Why Would IB Want to Prevent Orders On Both Sides of The Market?

Discussion in 'Retail Brokers' started by version77, May 13, 2004.

  1. If anyone can give a good answer to this one I would like to hear it...

    This is obviously why they have changed the green/blue status on TWS... :(
     
  2. range

    range

    Certain exchanges prohibit orders on both sides of the market. AMEX prohibits it. A number of options exchanges (all?) prohibit it.
     
  3. Exchanges are made up of members who make their living making markets- aka orders on both sides of the market. Allowing customers to do this would eat into their source of income.

    BTW, this has nothing to do with IB.
     
  4. alanm

    alanm

    No, that's not why they changed it. IBSoft explained why, and it made sense to me as one reasonable way of looking at it.

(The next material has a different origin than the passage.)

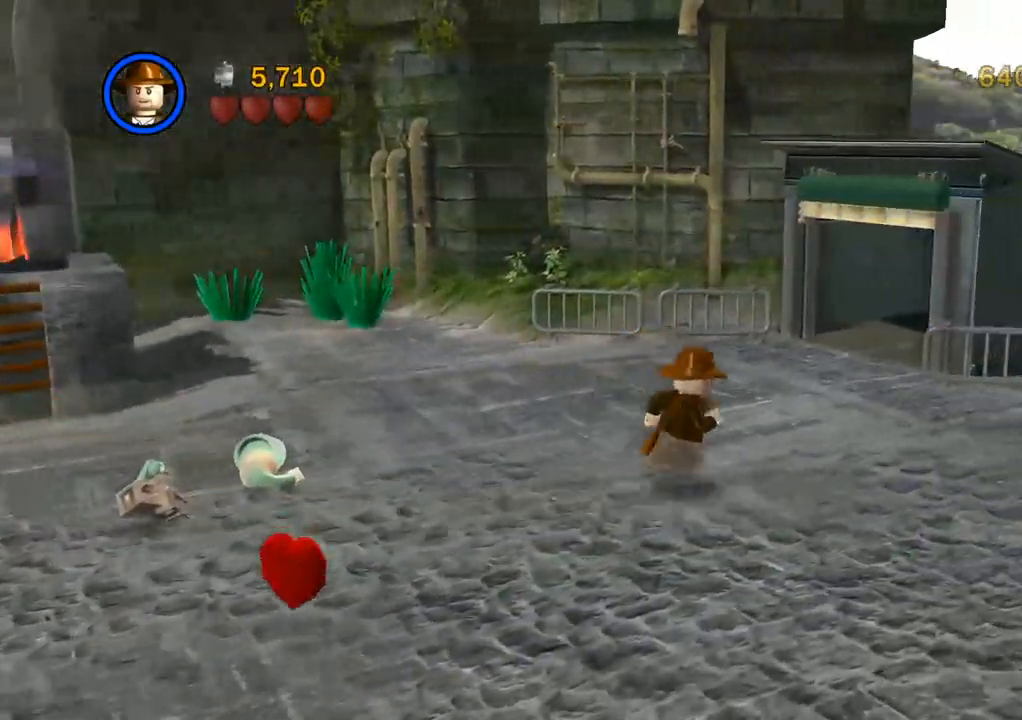
{"dt_ms": 500, "buttons": [], "left_stick": "right", "right_stick": "center", "events": []}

    GLOBEX has no prohibitions on making markets, cancelling orders, etc.
     
  5. "2. It is a violation of U.S. option exchange rules for a customer effectively to act as a market maker by holding itself out as willing to buy and sell securities on a regular or continuous basis. In determining whether a customer effectively is operating as a market maker, the exchanges will consider, among other things, the simultaneous or near-simultaneous entry of limit orders to buy and sell the same security; the multiple acquisition and liquidation of positions in the security during the same day; and the entry of multiple limit orders at different prices in the same security. "

    IB is also a market-making firm ie Timber Hill, therefore you'd be competing against them with priority on exection since you're a customer.
     
  6. nitro

    nitro

    The BOX changes that.

    nitro
     
  7. This is an interesting question.

    I have actually recently had this issue brought to my attention as it relates to AMEX listings. Can anyone with intimate or near intimate knowledge of this subject (being on or posting orders on both sides of the market simultaneously) give us a definitive answer and explanation of this issue?

    Thanks in advance.
     
  8. MR.NBBO

    MR.NBBO

    Can't be on both sides of the market on AMEX. This is an exchange rule.

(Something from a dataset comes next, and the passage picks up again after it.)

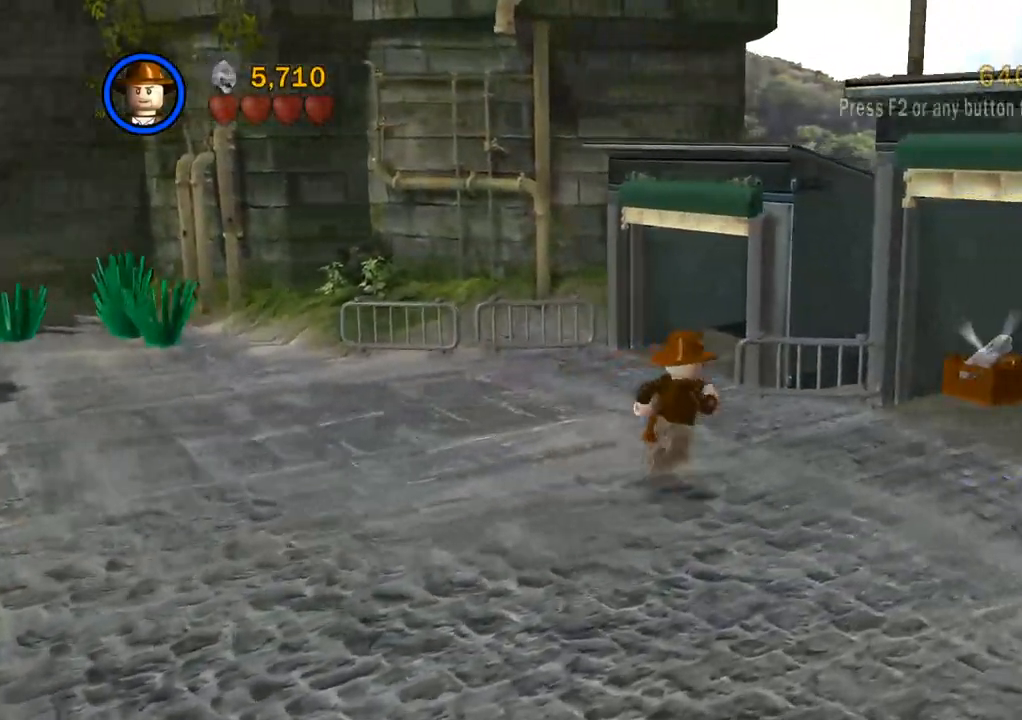
{"dt_ms": 500, "buttons": [], "left_stick": "up-right", "right_stick": "center", "events": [[133, "left_stick", "up-right"]]}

    Post one side AMEX and the other on an ECN..then you can legally be on both sides of the market in an AMEX stock, as only 1 side is on the AMEX.
     
  9. So exchange rules do in fact prohibit a person from placing a bid and offer with the specialist simultaneously:mad: .

    What a crock of shit! This seems to me to be one more reason the SEC needs to break the backs of these thieving monopolies (specialists). It becomes clearer and clearer to me how the term 'specialist' came to be. And to think I once was naive enough to believe the term had something to do with the fact that the firm 'specialized' in trading a particular stock. Ha HA HA !!!!!

    What is the logic of this rule other than to protect the monopoly of the specialist and his inefficiencies? I mean god forbid you actually place orders proactively, no you stupid traders should only be allowed one choice at a time. I guess the AMEX is worried that the public may actually be able to out trade the specialist without being handicapped.

    Specialist=rapist
     
  10. nitro

    nitro

    If it is such a good deal, why don't you become a specialist?

    Members and member firms always get priviledges. But look at the requirements and the capital needed to do it.

    It is like saying, "the SEC should come down on Donald Trump. I mean, look at all the buildings and casinos he can put up." Well, look at the capital investment and risk he takes.

    But, yeah, in general, the more money you have, the easier it is to make more money because of the advantages and priviledges that money affords you. If it didn't, you wouldn't be chasing it in the first place.